Я оделся и позвал слуг. Это были сильные, высокие, широкоплечие люди. Я раздал им винтовки и прошел в комнату отца. Он стоял перед зеркалом, и слуга чистил ему черкеску.
— Где твоя позиция, Али хан?
— У ворот Цицианишвили.
— Очень хорошо. Я буду в штабе, в зале Исламского благотворительного общества. — Он нацепил на пояс саблю и, разгладив усы, продолжал. — Будь смелым, Али хан. Действуй решительно. Враги не должны попасть в крепость. Если они займут площадь перед воротами, перекрой им дорогу пулеметным огнем. Асадулла приведет крестьян и на Николаевской атакует противника с тыла. — Он положил в карман пистолет и устало добавил: — В восемь уходит последний корабль в Иран, Нино обязательно должна уплыть на нем. Потому что если победят русские, они обесчестят всех женщин.
Я вернулся к себе. Нино говорила по телефону.
— Нет, мама, я остаюсь здесь. Нет, нет, никакой опасности нет. Спасибо, папа, не беспокойся, продуктов у нас достаточно. Да, спасибо. Только прошу, оставьте меня в покое. Отстаньте от меня! Нет, не приду! Повторяю, не хочу приходить, не приду! — крикнула она и бросила трубку.
— Ты права, Нино, — сказал я. — Потому что у отца ты не будешь в безопасности. В восемь в Иран уходит последний пароход. Собирайся.
Ее лицо залилось краской.
— Ты гонишь меня, Али хан?
Еще ни разу я не видел Нино такой.
— В Тегеране ты будешь в безопасности, Нино. Если мы потерпим поражение, они обесчестят всех женщин.
Она взглянула мне в лицо и твердо сказала:
— Никто не сможет обесчестить меня! Будь спокоен, Али хан.
— Уезжай в Иран, Нино. Еще не поздно.
— Довольно об этом, Али, — серьезно ответила она. — Я очень боюсь. Боюсь врагов, боюсь предстоящего боя, всех ужасов, которые ожидают нас впереди. Но все-таки я остаюсь здесь. Я знаю, что не смогу помочь тебе, но хочу быть рядом. Я должна остаться здесь, вот и все.
Я радостно поцеловал ее в глаза. Нино хоть и спорила со мной, но все-таки была хорошей женой.
Я вышел из дома, когда еще только начинало светать. На улицах царил хаос, пыль стояла столбом.
Мои слуги залегли у каменных бойниц на крепостной стене. Тридцать человек, присланных Ильяс беком, заняли позиции со стороны опустевшей Думской площади. Их загорелые, усатые лица были серьезны. Они лежали молча, полные спокойного достоинства. Вокруг все затихло. Лишь вестовые пробегали по крепостным стенам, принося очередной приказ из штаба. Где-то там, теперь уже далеко от нас представители духовенства и аксакалы пытались в последний момент совершить чудо и добиться мирного исхода.
Взошло солнце. Я оглянулся на свой дом и увидел сидевшую на крыше Нино. Лицо ее было обращено к солнцу.
Днем она принесла нам еду и вплоть до самого ухода стояла молча, как тень, с ужасом глядя по сторонам.
В час дня с минарета прозвучал заунывный и торжественный голос Сеида Мустафы, призывающий мусульман к молитве. Пропев азан, Сеид, волоча за собой винтовку, пришел к нам. На поясе его висел Коран.

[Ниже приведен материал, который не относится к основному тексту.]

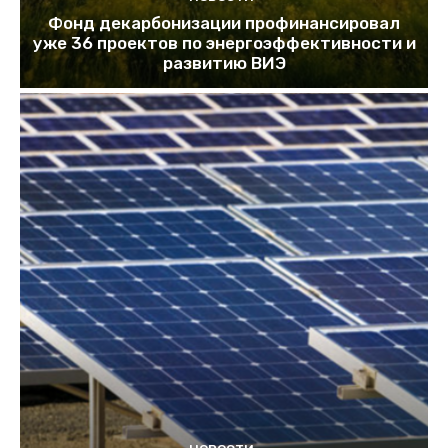
Фонд декарбонизации профинансировал
уже 36 проектов по энергоэффективности и
развитию ВИЭ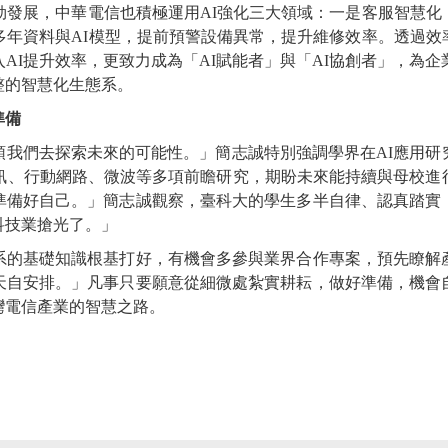
勃發展，中華電信也積極運用AI強化三大領域：一是客服智慧
多年資料與AI模型，提前預警設備異常，提升維修效率。透過效
AI提升效率，更致力成為「AI賦能者」與「AI協創者」，為企
整的智慧化生態系。
準備
領我們去探索未來的可能性。」簡志誠特別強調學界在AI應用研
通訊、行動網路、微波等多項前瞻研究，期盼未來能持續與母校進
準備好自己。」簡志誠觀察，臺科大的學生多半自律、認真踏實
科技業搶光了。」
系的基礎知識根基打好，有機會多參與業界合作專案，預先瞭解
天自安排。」凡事只要願意從細微處紮實耕耘，做好準備，機會
灣電信產業的智慧之路。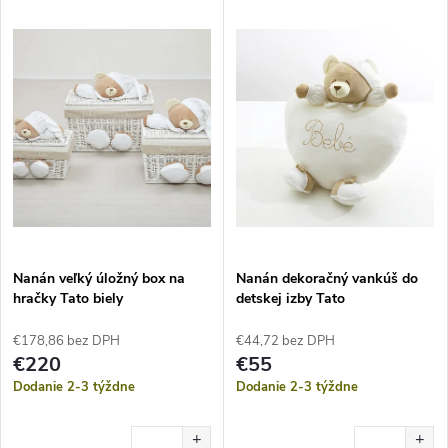
Nanán veľký úložný box na
Nanán dekoračný vankúš do
hračky Tato biely
detskej izby Tato
€178,86 bez DPH
€44,72 bez DPH
€220
€55
Dodanie 2-3 týždne
Dodanie 2-3 týždne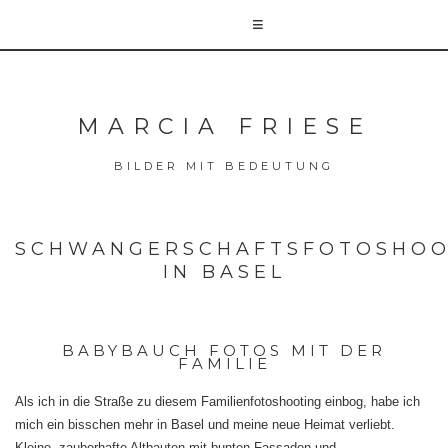
MARCIA FRIESE
BILDER MIT BEDEUTUNG
SCHWANGERSCHAFTSFOTOSHOO
IN BASEL
BABYBAUCH FOTOS MIT DER
FAMILIE
Als ich in die Straße zu diesem Familienfotoshooting einbog, habe ich
mich ein bisschen mehr in Basel und meine neue Heimat verliebt.
Kleine, zauberhafte Altbauten mit bunten Fassaden und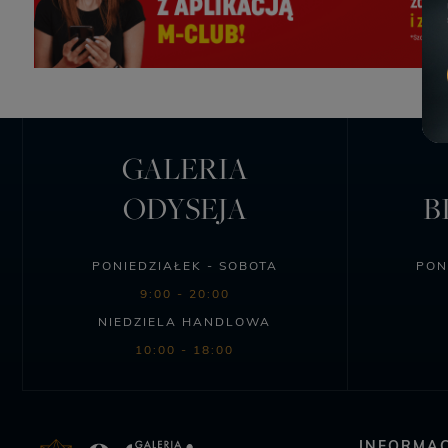
GALERIA
ODYSEJA
B
PONIEDZIAŁEK - SOBOTA
PON
9:00 - 20:00
NIEDZIELA HANDLOWA
10:00 - 18:00
INFORMAC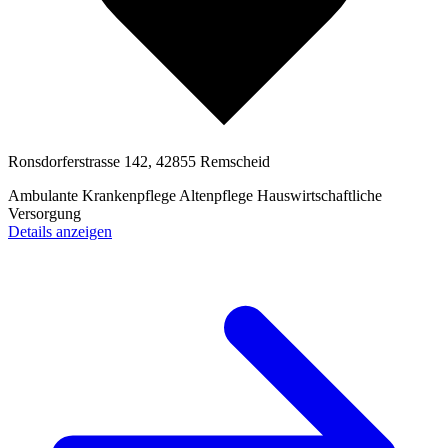
Ronsdorferstrasse 142, 42855 Remscheid
Ambulante Krankenpflege
Altenpflege
Hauswirtschaftliche
Versorgung
Details anzeigen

Я выглянул по ту сторону крепостной стены на Думскую площадь. Тишина, лишь густой столб пыли и несколько спешащих перепуганных прохожих. Какая-то женщина в чадре, бранясь, бежала за выскочившими на площадь мальчишками.
Один… Два… Три…
Бой часов на здании городской управы разорвал тишину.

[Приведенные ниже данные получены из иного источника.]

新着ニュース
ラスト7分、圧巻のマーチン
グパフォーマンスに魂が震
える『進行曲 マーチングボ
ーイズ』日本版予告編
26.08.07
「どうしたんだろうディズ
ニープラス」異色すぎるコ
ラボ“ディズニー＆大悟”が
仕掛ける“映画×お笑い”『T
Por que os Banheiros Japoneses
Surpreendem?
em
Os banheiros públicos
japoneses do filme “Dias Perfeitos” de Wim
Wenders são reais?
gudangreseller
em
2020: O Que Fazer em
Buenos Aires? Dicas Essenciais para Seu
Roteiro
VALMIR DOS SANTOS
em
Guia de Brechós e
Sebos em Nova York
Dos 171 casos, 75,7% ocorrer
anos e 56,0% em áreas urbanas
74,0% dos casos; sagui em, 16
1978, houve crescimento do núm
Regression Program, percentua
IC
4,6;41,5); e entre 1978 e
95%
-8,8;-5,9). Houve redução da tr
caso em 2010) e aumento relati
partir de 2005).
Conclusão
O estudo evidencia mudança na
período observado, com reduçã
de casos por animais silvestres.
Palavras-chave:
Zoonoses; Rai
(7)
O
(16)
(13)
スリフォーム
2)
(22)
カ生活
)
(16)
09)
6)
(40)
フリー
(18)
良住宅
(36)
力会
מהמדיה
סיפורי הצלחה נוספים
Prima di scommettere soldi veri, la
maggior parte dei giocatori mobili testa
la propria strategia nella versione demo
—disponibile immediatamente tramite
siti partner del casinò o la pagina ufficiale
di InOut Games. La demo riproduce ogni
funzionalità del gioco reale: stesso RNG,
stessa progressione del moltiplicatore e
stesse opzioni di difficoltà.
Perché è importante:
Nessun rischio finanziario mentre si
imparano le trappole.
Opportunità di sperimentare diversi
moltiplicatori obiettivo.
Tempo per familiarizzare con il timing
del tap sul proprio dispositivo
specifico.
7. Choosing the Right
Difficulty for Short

И с последним ударом распахнулись ворота в иной мир, стоявший у порога нашего города.
Зазвучали первые выстрелы…
Ночь была безлунной. Парусная лодка медленно покачивалась на волнах. Горько-соленые брызги летели в лодку. В ночной темноте черный парус трепетал, как крыло гигантской птицы.